WHAT IS NEEDED » Pull out every line below holding the word "Kategorie".

DATA EXTRACT »
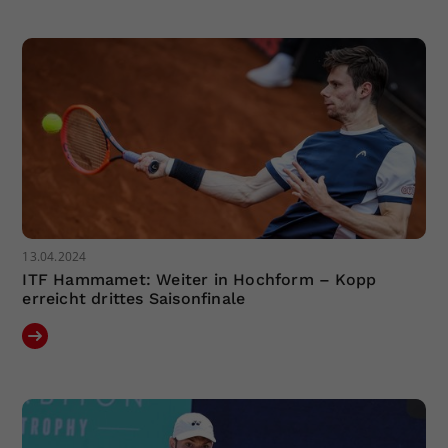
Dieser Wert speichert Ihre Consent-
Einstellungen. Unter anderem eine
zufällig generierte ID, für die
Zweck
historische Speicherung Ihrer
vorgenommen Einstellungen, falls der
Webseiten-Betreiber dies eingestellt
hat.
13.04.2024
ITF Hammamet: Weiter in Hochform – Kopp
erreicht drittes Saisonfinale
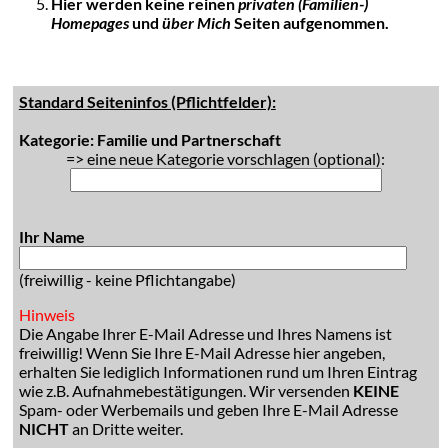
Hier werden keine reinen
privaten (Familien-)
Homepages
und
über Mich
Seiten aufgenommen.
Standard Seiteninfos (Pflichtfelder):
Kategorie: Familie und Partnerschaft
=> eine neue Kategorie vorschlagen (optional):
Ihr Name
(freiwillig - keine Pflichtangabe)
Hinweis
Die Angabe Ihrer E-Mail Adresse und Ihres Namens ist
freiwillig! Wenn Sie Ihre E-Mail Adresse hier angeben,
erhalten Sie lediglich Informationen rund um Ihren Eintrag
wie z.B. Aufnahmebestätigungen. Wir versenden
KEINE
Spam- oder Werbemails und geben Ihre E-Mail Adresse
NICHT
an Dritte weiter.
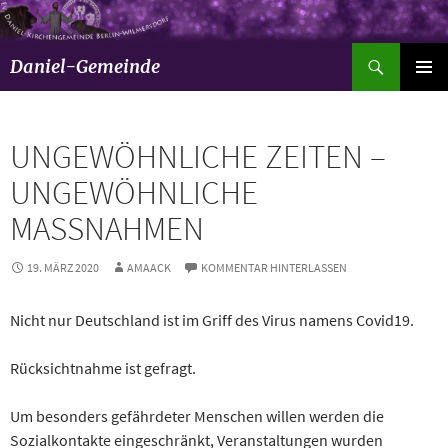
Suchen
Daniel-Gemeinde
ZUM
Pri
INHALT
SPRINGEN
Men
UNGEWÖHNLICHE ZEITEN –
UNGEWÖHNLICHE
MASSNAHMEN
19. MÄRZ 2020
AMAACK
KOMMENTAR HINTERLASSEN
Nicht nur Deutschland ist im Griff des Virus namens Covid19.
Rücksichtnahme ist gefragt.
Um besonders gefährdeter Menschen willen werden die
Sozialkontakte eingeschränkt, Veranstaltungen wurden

YOUR SOLUTION »
Kategorie: Familie und Partnerschaft
=> eine neue Kategorie vorschlagen (optional):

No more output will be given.